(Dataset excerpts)

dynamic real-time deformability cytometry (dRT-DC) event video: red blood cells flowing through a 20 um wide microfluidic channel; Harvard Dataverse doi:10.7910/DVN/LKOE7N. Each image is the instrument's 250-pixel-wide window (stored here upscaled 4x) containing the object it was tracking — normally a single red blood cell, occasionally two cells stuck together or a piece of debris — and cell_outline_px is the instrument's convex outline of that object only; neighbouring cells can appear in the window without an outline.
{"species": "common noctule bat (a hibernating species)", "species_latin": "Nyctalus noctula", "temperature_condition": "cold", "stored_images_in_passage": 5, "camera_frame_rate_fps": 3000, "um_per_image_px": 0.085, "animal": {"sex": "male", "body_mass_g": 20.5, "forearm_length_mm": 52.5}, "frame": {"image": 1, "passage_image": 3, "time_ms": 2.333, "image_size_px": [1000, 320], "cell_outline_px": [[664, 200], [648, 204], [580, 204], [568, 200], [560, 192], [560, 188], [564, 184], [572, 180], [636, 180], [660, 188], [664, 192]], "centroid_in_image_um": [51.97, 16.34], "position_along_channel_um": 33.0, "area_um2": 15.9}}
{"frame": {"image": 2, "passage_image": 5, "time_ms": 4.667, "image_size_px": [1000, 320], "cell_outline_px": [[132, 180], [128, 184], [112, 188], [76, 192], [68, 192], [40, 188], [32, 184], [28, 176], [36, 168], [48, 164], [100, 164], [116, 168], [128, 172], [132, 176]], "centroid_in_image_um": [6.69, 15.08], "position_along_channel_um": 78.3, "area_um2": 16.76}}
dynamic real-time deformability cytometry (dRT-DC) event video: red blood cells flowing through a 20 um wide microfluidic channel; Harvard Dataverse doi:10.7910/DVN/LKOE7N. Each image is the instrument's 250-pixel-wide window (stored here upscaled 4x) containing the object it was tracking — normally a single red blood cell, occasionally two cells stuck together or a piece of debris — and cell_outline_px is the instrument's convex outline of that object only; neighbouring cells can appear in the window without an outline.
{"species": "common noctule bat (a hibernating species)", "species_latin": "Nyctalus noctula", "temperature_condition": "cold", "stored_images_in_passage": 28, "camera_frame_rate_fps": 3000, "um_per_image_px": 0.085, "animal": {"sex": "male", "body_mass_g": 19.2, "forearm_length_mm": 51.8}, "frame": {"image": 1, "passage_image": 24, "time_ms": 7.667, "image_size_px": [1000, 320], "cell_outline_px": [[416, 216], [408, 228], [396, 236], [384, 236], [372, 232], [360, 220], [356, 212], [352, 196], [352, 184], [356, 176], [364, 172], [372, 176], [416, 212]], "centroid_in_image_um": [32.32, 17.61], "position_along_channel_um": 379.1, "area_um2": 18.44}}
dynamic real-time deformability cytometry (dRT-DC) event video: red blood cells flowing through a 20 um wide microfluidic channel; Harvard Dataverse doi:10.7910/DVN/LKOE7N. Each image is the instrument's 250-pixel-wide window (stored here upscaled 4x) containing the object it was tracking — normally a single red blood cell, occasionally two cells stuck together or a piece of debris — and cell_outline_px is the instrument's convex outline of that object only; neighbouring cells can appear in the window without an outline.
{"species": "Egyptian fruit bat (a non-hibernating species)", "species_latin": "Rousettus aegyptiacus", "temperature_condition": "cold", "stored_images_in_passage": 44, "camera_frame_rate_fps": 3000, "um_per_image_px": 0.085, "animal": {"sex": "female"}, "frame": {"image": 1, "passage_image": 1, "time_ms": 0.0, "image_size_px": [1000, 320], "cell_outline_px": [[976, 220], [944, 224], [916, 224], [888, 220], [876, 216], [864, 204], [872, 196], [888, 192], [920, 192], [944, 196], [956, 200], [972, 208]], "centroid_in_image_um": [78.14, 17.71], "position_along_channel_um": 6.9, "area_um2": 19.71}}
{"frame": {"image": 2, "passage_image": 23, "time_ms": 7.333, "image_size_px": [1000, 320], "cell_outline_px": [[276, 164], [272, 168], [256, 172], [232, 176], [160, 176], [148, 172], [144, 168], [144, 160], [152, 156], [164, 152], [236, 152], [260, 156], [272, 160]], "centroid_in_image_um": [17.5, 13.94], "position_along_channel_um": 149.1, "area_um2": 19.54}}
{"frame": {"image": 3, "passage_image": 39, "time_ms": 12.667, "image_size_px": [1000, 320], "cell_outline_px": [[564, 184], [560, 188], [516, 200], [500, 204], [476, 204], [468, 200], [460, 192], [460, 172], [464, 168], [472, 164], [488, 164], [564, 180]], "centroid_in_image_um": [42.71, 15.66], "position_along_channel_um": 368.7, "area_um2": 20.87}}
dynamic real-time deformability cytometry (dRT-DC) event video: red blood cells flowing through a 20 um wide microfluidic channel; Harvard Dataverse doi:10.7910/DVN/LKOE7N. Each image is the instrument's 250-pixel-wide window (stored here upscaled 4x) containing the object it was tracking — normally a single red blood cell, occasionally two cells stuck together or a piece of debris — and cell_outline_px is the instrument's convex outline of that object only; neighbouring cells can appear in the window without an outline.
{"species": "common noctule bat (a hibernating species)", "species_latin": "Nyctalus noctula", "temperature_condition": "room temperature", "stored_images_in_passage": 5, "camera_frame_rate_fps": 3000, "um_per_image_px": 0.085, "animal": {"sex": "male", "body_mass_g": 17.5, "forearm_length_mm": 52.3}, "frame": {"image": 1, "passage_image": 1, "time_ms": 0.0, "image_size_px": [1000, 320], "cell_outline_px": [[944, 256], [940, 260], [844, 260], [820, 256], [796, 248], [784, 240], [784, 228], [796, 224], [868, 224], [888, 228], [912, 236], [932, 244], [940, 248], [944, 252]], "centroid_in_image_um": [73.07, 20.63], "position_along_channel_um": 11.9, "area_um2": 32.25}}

WORK INSTRUCTIONS »
The listing above must be transcribed exactly, line by line.

RESPONSE BELOW »
dynamic real-time deformability cytometry (dRT-DC) event video: red blood cells flowing through a 20 um wide microfluidic channel; Harvard Dataverse doi:10.7910/DVN/LKOE7N. Each image is the instrument's 250-pixel-wide window (stored here upscaled 4x) containing the object it was tracking — normally a single red blood cell, occasionally two cells stuck together or a piece of debris — and cell_outline_px is the instrument's convex outline of that object only; neighbouring cells can appear in the window without an outline.
{"species": "common noctule bat (a hibernating species)", "species_latin": "Nyctalus noctula", "temperature_condition": "cold", "stored_images_in_passage": 5, "camera_frame_rate_fps": 3000, "um_per_image_px": 0.085, "animal": {"sex": "male", "body_mass_g": 20.5, "forearm_length_mm": 52.5}, "frame": {"image": 1, "passage_image": 3, "time_ms": 2.333, "image_size_px": [1000, 320], "cell_outline_px": [[664, 200], [648, 204], [580, 204], [568, 200], [560, 192], [560, 188], [564, 184], [572, 180], [636, 180], [660, 188], [664, 192]], "centroid_in_image_um": [51.97, 16.34], "position_along_channel_um": 33.0, "area_um2": 15.9}}
{"frame": {"image": 2, "passage_image": 5, "time_ms": 4.667, "image_size_px": [1000, 320], "cell_outline_px": [[132, 180], [128, 184], [112, 188], [76, 192], [68, 192], [40, 188], [32, 184], [28, 176], [36, 168], [48, 164], [100, 164], [116, 168], [128, 172], [132, 176]], "centroid_in_image_um": [6.69, 15.08], "position_along_channel_um": 78.3, "area_um2": 16.76}}
dynamic real-time deformability cytometry (dRT-DC) event video: red blood cells flowing through a 20 um wide microfluidic channel; Harvard Dataverse doi:10.7910/DVN/LKOE7N. Each image is the instrument's 250-pixel-wide window (stored here upscaled 4x) containing the object it was tracking — normally a single red blood cell, occasionally two cells stuck together or a piece of debris — and cell_outline_px is the instrument's convex outline of that object only; neighbouring cells can appear in the window without an outline.
{"species": "common noctule bat (a hibernating species)", "species_latin": "Nyctalus noctula", "temperature_condition": "cold", "stored_images_in_passage": 28, "camera_frame_rate_fps": 3000, "um_per_image_px": 0.085, "animal": {"sex": "male", "body_mass_g": 19.2, "forearm_length_mm": 51.8}, "frame": {"image": 1, "passage_image": 24, "time_ms": 7.667, "image_size_px": [1000, 320], "cell_outline_px": [[416, 216], [408, 228], [396, 236], [384, 236], [372, 232], [360, 220], [356, 212], [352, 196], [352, 184], [356, 176], [364, 172], [372, 176], [416, 212]], "centroid_in_image_um": [32.32, 17.61], "position_along_channel_um": 379.1, "area_um2": 18.44}}
dynamic real-time deformability cytometry (dRT-DC) event video: red blood cells flowing through a 20 um wide microfluidic channel; Harvard Dataverse doi:10.7910/DVN/LKOE7N. Each image is the instrument's 250-pixel-wide window (stored here upscaled 4x) containing the object it was tracking — normally a single red blood cell, occasionally two cells stuck together or a piece of debris — and cell_outline_px is the instrument's convex outline of that object only; neighbouring cells can appear in the window without an outline.
{"species": "Egyptian fruit bat (a non-hibernating species)", "species_latin": "Rousettus aegyptiacus", "temperature_condition": "cold", "stored_images_in_passage": 44, "camera_frame_rate_fps": 3000, "um_per_image_px": 0.085, "animal": {"sex": "female"}, "frame": {"image": 1, "passage_image": 1, "time_ms": 0.0, "image_size_px": [1000, 320], "cell_outline_px": [[976, 220], [944, 224], [916, 224], [888, 220], [876, 216], [864, 204], [872, 196], [888, 192], [920, 192], [944, 196], [956, 200], [972, 208]], "centroid_in_image_um": [78.14, 17.71], "position_along_channel_um": 6.9, "area_um2": 19.71}}
{"frame": {"image": 2, "passage_image": 23, "time_ms": 7.333, "image_size_px": [1000, 320], "cell_outline_px": [[276, 164], [272, 168], [256, 172], [232, 176], [160, 176], [148, 172], [144, 168], [144, 160], [152, 156], [164, 152], [236, 152], [260, 156], [272, 160]], "centroid_in_image_um": [17.5, 13.94], "position_along_channel_um": 149.1, "area_um2": 19.54}}
{"frame": {"image": 3, "passage_image": 39, "time_ms": 12.667, "image_size_px": [1000, 320], "cell_outline_px": [[564, 184], [560, 188], [516, 200], [500, 204], [476, 204], [468, 200], [460, 192], [460, 172], [464, 168], [472, 164], [488, 164], [564, 180]], "centroid_in_image_um": [42.71, 15.66], "position_along_channel_um": 368.7, "area_um2": 20.87}}
dynamic real-time deformability cytometry (dRT-DC) event video: red blood cells flowing through a 20 um wide microfluidic channel; Harvard Dataverse doi:10.7910/DVN/LKOE7N. Each image is the instrument's 250-pixel-wide window (stored here upscaled 4x) containing the object it was tracking — normally a single red blood cell, occasionally two cells stuck together or a piece of debris — and cell_outline_px is the instrument's convex outline of that object only; neighbouring cells can appear in the window without an outline.
{"species": "common noctule bat (a hibernating species)", "species_latin": "Nyctalus noctula", "temperature_condition": "room temperature", "stored_images_in_passage": 5, "camera_frame_rate_fps": 3000, "um_per_image_px": 0.085, "animal": {"sex": "male", "body_mass_g": 17.5, "forearm_length_mm": 52.3}, "frame": {"image": 1, "passage_image": 1, "time_ms": 0.0, "image_size_px": [1000, 320], "cell_outline_px": [[944, 256], [940, 260], [844, 260], [820, 256], [796, 248], [784, 240], [784, 228], [796, 224], [868, 224], [888, 228], [912, 236], [932, 244], [940, 248], [944, 252]], "centroid_in_image_um": [73.07, 20.63], "position_along_channel_um": 11.9, "area_um2": 32.25}}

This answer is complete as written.